Thanks for your thoughts.
1. The function is 'somewhat' linear. Small curvature but beginning and
end are similar. Off course I could fit more complex functions of time.
2. Do I really have to build (start, stop) datasets as I have time-varying
covariate effect but not time-varying covariate? Covariate seems to have an
effect to end point initially but starts to diminish after sometime.
3. Does this point hold in case of time-varying covariate effect also? I try to
get my hands on the book you mentioned
I have a competing risk setting where there is a competing risk of death. I
carry deaths forward to the end of followup time as we know the potential
followup time for every individual (subdistribution hazard regression).
A Proportional Hazards Model for the Subdistribution of a Competing Risk, Jason
P. Fine and Robert J. Gray Journal of the American Statistical Association Vol.
94, No. 446 (Jun., 1999), pp. 496-509
But I guess that does not have an effect on the matter at hand.
Mitja
On 8.10.2012, at 16.25, Terry Therneau wrote:
Dear All,
I have built a survival cox-model, which includes a covariate * time
interaction. (non-proportionality detected)

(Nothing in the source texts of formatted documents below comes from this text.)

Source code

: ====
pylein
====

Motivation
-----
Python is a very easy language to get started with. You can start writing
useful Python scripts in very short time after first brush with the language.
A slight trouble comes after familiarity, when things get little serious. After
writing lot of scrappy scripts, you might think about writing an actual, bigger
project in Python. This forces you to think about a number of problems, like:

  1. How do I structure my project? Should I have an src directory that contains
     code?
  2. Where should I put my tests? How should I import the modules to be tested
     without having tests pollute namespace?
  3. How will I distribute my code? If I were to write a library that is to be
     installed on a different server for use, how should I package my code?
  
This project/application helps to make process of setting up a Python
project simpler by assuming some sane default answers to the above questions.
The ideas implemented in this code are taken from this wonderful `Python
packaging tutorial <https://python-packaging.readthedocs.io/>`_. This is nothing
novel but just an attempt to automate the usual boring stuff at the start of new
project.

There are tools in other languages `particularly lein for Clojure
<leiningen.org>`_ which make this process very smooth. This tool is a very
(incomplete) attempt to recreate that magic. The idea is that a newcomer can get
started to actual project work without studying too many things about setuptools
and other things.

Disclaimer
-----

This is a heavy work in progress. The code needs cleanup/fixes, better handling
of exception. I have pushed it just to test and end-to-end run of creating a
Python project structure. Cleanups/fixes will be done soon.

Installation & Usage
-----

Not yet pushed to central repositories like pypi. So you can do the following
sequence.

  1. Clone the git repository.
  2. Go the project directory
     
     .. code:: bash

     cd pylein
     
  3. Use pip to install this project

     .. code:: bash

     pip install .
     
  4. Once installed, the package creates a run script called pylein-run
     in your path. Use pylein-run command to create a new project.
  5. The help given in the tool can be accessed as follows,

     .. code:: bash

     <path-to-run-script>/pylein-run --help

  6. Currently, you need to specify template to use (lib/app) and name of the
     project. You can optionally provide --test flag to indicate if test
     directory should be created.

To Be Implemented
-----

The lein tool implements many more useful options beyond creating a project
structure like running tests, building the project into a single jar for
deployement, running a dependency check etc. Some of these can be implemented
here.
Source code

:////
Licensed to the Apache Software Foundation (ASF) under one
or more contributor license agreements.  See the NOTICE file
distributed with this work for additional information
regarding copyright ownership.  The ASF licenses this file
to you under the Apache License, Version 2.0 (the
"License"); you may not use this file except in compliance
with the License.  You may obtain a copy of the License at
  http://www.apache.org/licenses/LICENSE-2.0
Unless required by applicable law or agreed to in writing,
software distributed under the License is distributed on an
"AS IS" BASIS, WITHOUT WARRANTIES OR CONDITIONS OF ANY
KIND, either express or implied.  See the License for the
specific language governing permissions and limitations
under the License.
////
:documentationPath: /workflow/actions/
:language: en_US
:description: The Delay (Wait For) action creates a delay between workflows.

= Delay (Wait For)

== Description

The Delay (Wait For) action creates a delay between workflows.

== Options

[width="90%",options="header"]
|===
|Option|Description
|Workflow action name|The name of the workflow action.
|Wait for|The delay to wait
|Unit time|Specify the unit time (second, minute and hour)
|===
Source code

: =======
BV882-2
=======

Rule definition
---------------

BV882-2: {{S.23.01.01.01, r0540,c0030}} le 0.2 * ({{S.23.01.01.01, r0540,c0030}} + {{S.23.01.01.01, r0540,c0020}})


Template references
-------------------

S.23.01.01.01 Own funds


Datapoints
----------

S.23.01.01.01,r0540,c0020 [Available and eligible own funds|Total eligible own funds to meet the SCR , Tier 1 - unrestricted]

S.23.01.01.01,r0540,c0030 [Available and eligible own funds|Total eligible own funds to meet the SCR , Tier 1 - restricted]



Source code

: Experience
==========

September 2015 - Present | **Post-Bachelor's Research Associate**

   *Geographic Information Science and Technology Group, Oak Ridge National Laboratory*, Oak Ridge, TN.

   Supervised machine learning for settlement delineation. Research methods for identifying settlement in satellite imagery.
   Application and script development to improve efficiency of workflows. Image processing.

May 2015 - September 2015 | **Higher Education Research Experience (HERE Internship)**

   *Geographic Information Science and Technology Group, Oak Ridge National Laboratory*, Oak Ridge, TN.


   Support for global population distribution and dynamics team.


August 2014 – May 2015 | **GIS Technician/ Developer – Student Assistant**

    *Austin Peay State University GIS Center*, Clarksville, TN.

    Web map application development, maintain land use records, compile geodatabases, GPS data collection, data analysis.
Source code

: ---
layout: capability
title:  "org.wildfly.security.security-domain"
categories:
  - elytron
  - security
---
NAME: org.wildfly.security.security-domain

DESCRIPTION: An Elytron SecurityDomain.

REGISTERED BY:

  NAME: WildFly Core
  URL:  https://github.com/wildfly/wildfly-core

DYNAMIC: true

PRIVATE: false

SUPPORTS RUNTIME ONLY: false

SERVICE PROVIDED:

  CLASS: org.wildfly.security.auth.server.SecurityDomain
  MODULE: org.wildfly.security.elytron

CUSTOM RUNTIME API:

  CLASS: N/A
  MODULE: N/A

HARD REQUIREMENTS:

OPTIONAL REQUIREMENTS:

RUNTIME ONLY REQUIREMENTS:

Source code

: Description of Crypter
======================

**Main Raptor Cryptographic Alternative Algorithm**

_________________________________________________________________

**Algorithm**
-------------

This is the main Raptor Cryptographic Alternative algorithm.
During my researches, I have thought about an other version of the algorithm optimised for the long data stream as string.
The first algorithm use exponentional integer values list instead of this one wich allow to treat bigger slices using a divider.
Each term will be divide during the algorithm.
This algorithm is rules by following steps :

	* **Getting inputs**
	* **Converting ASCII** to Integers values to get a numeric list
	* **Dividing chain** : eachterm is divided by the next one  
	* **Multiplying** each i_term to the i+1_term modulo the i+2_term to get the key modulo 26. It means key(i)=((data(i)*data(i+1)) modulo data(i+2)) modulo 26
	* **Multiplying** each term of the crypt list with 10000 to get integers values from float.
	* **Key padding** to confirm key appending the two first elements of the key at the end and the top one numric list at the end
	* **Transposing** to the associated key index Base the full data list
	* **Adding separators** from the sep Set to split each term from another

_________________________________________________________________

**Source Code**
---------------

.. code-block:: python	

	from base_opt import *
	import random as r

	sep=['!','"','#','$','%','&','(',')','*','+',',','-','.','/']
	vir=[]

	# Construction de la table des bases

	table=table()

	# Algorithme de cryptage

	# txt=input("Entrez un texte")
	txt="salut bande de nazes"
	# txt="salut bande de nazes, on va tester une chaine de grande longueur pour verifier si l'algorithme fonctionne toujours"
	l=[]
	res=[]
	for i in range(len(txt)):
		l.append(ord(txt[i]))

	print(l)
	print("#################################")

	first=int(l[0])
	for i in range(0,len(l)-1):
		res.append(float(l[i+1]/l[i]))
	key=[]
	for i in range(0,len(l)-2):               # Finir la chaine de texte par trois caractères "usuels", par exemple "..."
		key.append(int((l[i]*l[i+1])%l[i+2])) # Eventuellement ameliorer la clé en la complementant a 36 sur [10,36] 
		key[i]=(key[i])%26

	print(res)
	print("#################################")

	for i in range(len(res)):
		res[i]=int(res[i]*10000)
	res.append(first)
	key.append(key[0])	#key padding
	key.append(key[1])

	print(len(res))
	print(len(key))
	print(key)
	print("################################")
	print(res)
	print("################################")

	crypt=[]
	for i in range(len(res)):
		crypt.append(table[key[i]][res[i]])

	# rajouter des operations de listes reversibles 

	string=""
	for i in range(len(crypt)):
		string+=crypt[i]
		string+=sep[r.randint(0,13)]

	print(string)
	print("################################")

I am now wondering how could I most easily get survival predictions from my
model.
My model was specified:
coxph(formula = Surv(event_time_mod, event_indicator_mod) ~ Sex +
ageC + HHcat_alt + Main_Branch + Acute_seizure + TreatmentType_binary +
ICH + IVH_dummy + IVH_dummy:log(event_time_mod)
And now I was hoping to get a prediction using survfit and providing new.data
for the combination of variables
I am doing the predictions:
survfit(cox, new.data=new)
Some comments:
1. even though it is in the SAS manual and some literature, I have myself
never used
"X * log(time)" as a fix for lack of proportionality. Is it really
true that when you
use
fit <- coxph(Surv(event_time_mod, event_indicator_mod) ~ Sex +
ageC + HHcat_alt + Main_Branch + Acute_seizure +
TreatmentType_binary +
ICH + IVH_dummy)
zfit <- cox.zph(fit, transform="log")
plot(zfit[8])
that the estimated function is linear? I have not yet seen such a simple time
effect
and would find it interesting.
2. The code you wrote does not fit the time dependent model that you
suppose; it
treats event_time_mod as a fixed covariate. To fit the model see the relevant
vignette
for the survival package. Essentially the program has to build a large (start,
stop) data
set behind the scenes. (SAS does the same thing). Defining proper residuals
for said
data set is hard and the R code does not yet do this. (Last I checked, SAS did
the same
thing.)
3. The "survival curve" for a time dependent covariate is
something that is not
easily defined. Read chapter 10.2.4 of the Therneau and Grambch book for a
discussion of
this (largely informed by the many mistakes I've myself made.)